■ ACTIVITY ■
Please return all of the records verbatim, with the pictures omitted.

(Saved data entries)
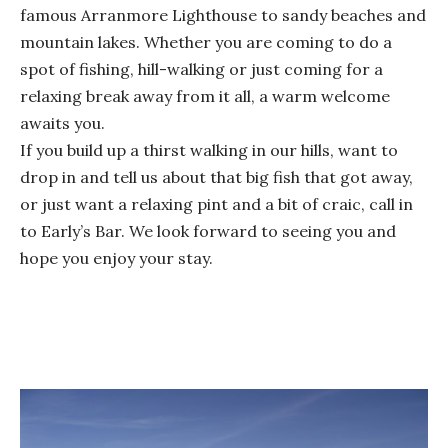
famous Arranmore Lighthouse to sandy beaches and
mountain lakes. Whether you are coming to do a
spot of fishing, hill-walking or just coming for a
relaxing break away from it all, a warm welcome
awaits you.
If you build up a thirst walking in our hills, want to
drop in and tell us about that big fish that got away,
or just want a relaxing pint and a bit of craic, call in
to Early’s Bar. We look forward to seeing you and
hope you enjoy your stay.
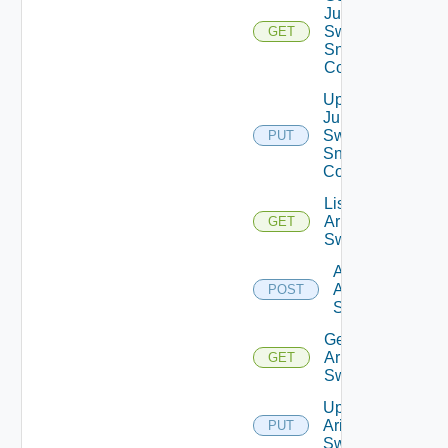
Juniper
Switch
GET
Snmp
Config
Update
Juniper
Switch
PUT
Snmp
Config
List
Arista
GET
Switches
Add
Arista
POST
Switch
Get
Arista
GET
Switch
Update
Arista
PUT
Switch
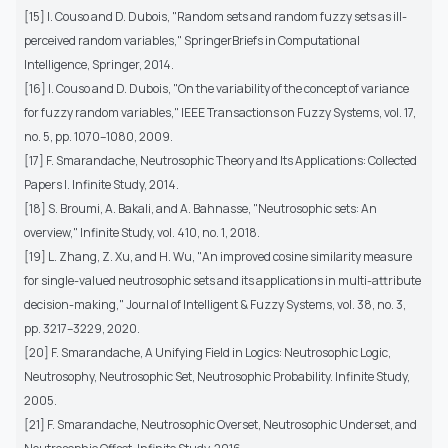
[15] I. Couso and D. Dubois, "Random sets and random fuzzy sets as ill-
perceived random variables," SpringerBriefs in Computational
Intelligence, Springer, 2014.
[16] I. Couso and D. Dubois, "On the variability of the concept of variance
for fuzzy random variables," IEEE Transactions on Fuzzy Systems, vol. 17,
no. 5, pp. 1070–1080, 2009.
[17] F. Smarandache, Neutrosophic Theory and Its Applications: Collected
Papers I. Infinite Study, 2014.
[18] S. Broumi, A. Bakali, and A. Bahnasse, "Neutrosophic sets: An
overview," Infinite Study, vol. 410, no. 1, 2018.
[19] L. Zhang, Z. Xu, and H. Wu, "An improved cosine similarity measure
for single-valued neutrosophic sets and its applications in multi-attribute
decision-making," Journal of Intelligent & Fuzzy Systems, vol. 38, no. 3,
pp. 3217–3229, 2020.
[20] F. Smarandache, A Unifying Field in Logics: Neutrosophic Logic,
Neutrosophy, Neutrosophic Set, Neutrosophic Probability. Infinite Study,
2005.
[21] F. Smarandache, Neutrosophic Overset, Neutrosophic Underset, and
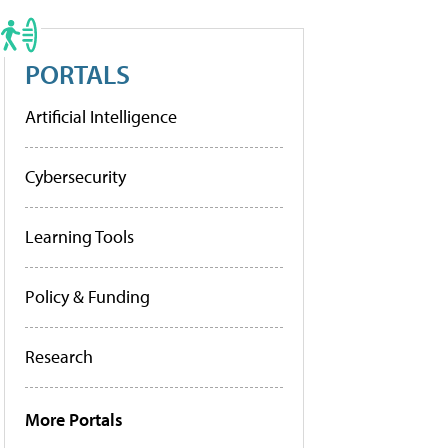
PORTALS
Artificial Intelligence
Cybersecurity
Learning Tools
Policy & Funding
Research
More Portals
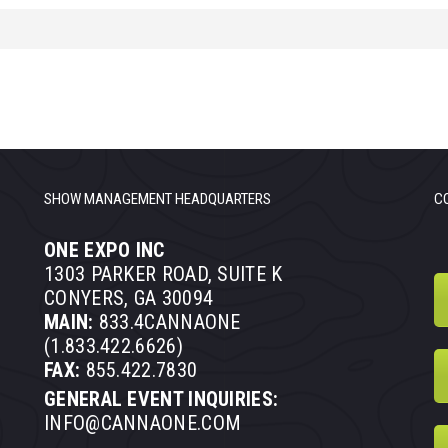
SHOW MANAGEMENT HEADQUARTERS
C
ONE EXPO INC
1303 PARKER ROAD, SUITE K
CONYERS, GA 30094
MAIN:
833.4CANNAONE
(1.833.422.6626)
FAX:
855.422.7830
GENERAL EVENT INQUIRIES:
INFO@CANNAONE.COM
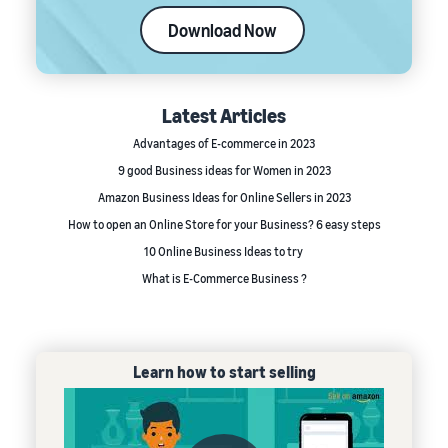
Download Now
Latest Articles
Advantages of E-commerce in 2023
9 good Business ideas for Women in 2023
Amazon Business Ideas for Online Sellers in 2023
How to open an Online Store for your Business? 6 easy steps
10 Online Business Ideas to try
What is E-Commerce Business ?
Learn how to start selling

■ EXERCISE SOLUTION ■
famous Arranmore Lighthouse to sandy beaches and
mountain lakes. Whether you are coming to do a
spot of fishing, hill-walking or just coming for a
relaxing break away from it all, a warm welcome
awaits you.
If you build up a thirst walking in our hills, want to
drop in and tell us about that big fish that got away,
or just want a relaxing pint and a bit of craic, call in
to Early’s Bar. We look forward to seeing you and
hope you enjoy your stay.
Juniper
Switch
GET
Snmp
Config
Update
Juniper
Switch
PUT
Snmp
Config
List
Arista
GET
Switches
Add
Arista
POST
Switch
Get
Arista
GET
Switch
Update
Arista
PUT
Switch
[15] I. Couso and D. Dubois, "Random sets and random fuzzy sets as ill-
perceived random variables," SpringerBriefs in Computational
Intelligence, Springer, 2014.
[16] I. Couso and D. Dubois, "On the variability of the concept of variance
for fuzzy random variables," IEEE Transactions on Fuzzy Systems, vol. 17,
no. 5, pp. 1070–1080, 2009.
[17] F. Smarandache, Neutrosophic Theory and Its Applications: Collected
Papers I. Infinite Study, 2014.
[18] S. Broumi, A. Bakali, and A. Bahnasse, "Neutrosophic sets: An
overview," Infinite Study, vol. 410, no. 1, 2018.
[19] L. Zhang, Z. Xu, and H. Wu, "An improved cosine similarity measure
for single-valued neutrosophic sets and its applications in multi-attribute
decision-making," Journal of Intelligent & Fuzzy Systems, vol. 38, no. 3,
pp. 3217–3229, 2020.
[20] F. Smarandache, A Unifying Field in Logics: Neutrosophic Logic,
Neutrosophy, Neutrosophic Set, Neutrosophic Probability. Infinite Study,
2005.
[21] F. Smarandache, Neutrosophic Overset, Neutrosophic Underset, and
PORTALS
Artificial Intelligence
Cybersecurity
Learning Tools
Policy & Funding
Research
More Portals
SHOW MANAGEMENT HEADQUARTERS
C
ONE EXPO INC
1303 PARKER ROAD, SUITE K
CONYERS, GA 30094
MAIN:
833.4CANNAONE
(1.833.422.6626)
FAX:
855.422.7830
GENERAL EVENT INQUIRIES:
INFO@CANNAONE.COM
Download Now
Latest Articles
Advantages of E-commerce in 2023
9 good Business ideas for Women in 2023
Amazon Business Ideas for Online Sellers in 2023
How to open an Online Store for your Business? 6 easy steps
10 Online Business Ideas to try
What is E-Commerce Business ?
Learn how to start selling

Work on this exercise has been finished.